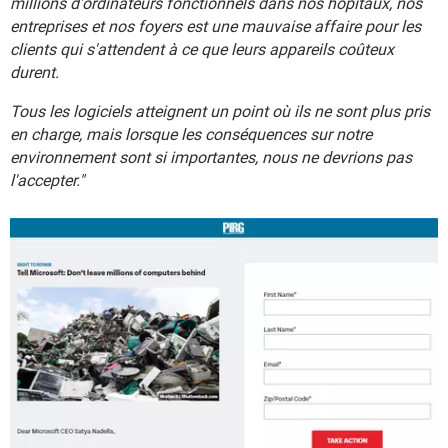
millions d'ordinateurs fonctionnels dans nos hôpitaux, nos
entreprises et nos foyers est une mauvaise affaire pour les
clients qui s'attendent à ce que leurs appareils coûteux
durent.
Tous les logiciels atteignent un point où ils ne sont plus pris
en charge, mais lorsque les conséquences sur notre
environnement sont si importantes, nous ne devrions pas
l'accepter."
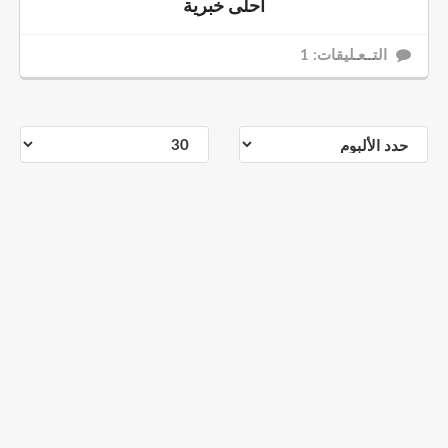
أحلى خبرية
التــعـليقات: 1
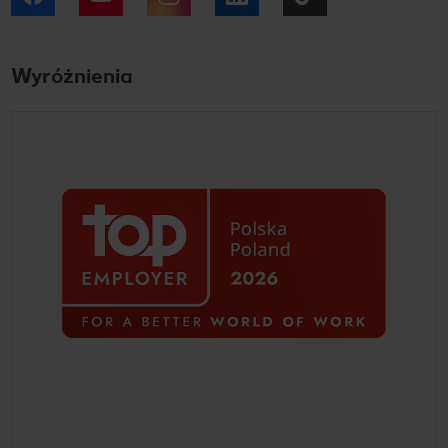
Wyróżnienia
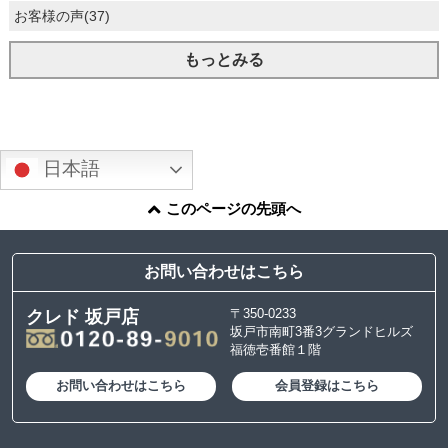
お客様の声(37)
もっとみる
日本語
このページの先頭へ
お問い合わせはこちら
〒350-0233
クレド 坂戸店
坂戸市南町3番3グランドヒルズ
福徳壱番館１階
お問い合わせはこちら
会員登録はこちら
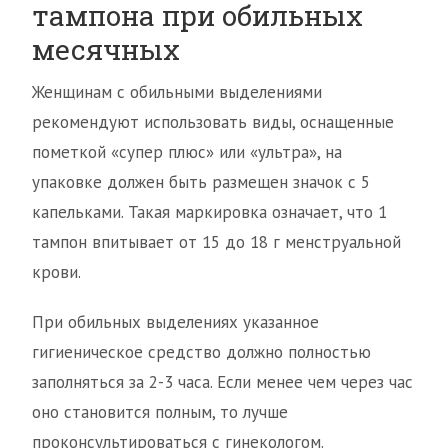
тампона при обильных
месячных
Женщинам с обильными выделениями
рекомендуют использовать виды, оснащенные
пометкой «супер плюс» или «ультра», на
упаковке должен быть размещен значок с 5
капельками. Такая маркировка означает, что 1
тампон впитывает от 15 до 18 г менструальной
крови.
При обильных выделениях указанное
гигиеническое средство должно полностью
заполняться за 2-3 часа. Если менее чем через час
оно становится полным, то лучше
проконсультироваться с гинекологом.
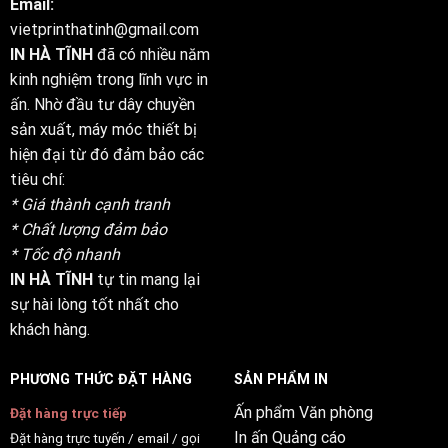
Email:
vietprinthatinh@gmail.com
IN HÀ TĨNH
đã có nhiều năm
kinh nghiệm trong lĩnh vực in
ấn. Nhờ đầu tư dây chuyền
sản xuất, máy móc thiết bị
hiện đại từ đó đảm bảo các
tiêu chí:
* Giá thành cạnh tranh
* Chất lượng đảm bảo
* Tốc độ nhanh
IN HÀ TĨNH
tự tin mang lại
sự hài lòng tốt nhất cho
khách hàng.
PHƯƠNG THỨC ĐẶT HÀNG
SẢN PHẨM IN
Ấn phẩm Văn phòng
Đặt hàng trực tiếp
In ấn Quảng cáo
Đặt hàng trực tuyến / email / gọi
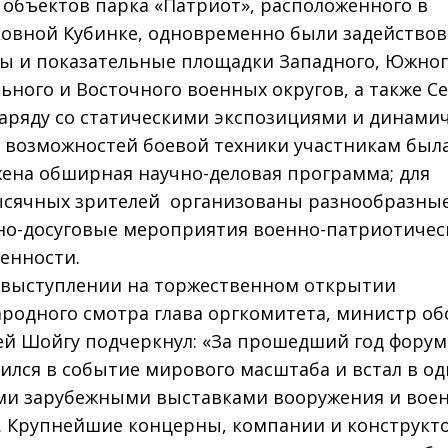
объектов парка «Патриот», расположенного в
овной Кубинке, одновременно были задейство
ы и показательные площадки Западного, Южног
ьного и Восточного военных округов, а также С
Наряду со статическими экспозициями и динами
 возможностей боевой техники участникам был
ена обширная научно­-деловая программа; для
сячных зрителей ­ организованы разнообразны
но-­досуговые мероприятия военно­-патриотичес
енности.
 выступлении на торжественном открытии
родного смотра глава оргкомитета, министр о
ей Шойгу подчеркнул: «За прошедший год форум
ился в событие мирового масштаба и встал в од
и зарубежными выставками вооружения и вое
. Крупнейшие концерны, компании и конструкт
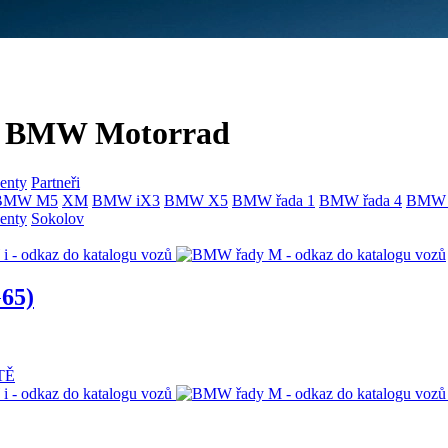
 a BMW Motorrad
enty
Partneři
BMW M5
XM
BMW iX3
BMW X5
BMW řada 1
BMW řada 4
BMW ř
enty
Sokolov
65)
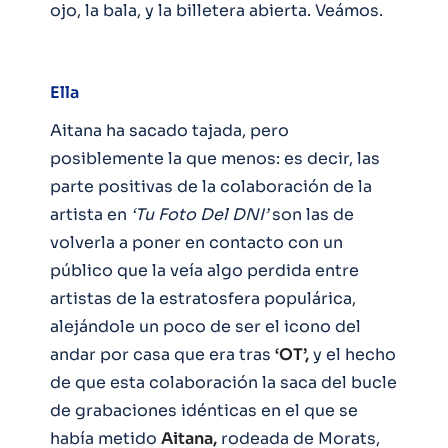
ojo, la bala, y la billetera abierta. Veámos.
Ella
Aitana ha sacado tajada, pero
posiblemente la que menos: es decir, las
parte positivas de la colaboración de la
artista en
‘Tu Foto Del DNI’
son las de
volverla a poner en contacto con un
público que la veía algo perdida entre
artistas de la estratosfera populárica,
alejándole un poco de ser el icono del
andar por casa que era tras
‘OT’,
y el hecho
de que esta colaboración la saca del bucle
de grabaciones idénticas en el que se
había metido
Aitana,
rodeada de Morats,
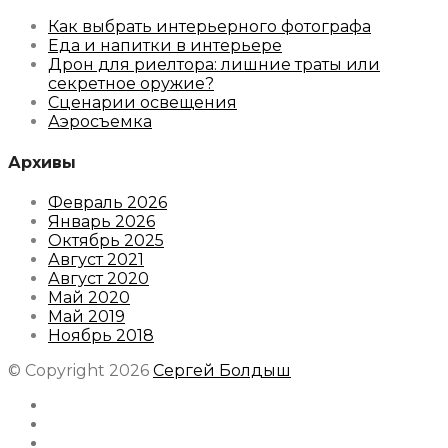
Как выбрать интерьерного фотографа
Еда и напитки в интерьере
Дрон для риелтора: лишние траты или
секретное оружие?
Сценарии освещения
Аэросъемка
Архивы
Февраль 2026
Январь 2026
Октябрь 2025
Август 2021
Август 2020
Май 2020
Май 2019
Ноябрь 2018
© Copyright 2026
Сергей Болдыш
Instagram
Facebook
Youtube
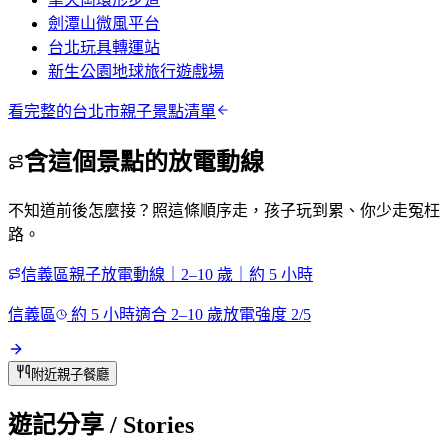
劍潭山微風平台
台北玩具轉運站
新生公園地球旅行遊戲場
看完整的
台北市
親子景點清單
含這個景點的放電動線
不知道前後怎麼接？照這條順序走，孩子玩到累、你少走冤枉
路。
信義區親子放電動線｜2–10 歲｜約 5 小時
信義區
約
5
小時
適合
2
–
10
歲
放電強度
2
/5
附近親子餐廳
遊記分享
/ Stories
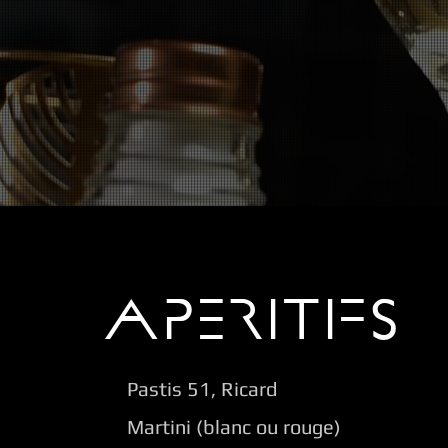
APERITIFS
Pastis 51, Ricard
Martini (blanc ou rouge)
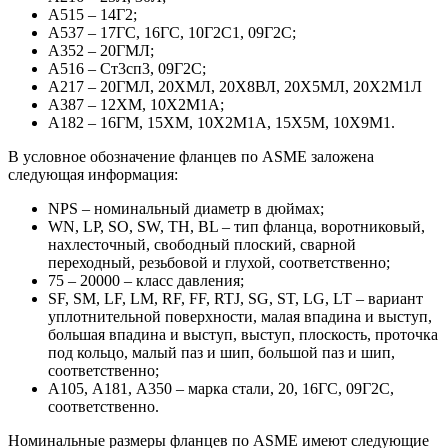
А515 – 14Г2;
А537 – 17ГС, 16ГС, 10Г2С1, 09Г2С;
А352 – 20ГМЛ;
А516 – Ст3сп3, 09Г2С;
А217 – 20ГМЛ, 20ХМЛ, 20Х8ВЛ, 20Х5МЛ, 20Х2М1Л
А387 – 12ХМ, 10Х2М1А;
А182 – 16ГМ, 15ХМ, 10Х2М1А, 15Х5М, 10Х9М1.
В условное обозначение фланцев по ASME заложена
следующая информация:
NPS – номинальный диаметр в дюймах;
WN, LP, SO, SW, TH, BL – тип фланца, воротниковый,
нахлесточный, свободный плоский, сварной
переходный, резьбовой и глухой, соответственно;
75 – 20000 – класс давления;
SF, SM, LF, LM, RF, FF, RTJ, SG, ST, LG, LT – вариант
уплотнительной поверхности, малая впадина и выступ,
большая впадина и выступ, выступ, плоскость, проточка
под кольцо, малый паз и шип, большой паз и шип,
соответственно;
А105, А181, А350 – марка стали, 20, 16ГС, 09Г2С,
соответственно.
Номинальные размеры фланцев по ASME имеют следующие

########

**EXERCISE REQUIREMENTS:** Count the lines in the data above that contain the string "trực", and reply with only that number.

**RESULT:** 2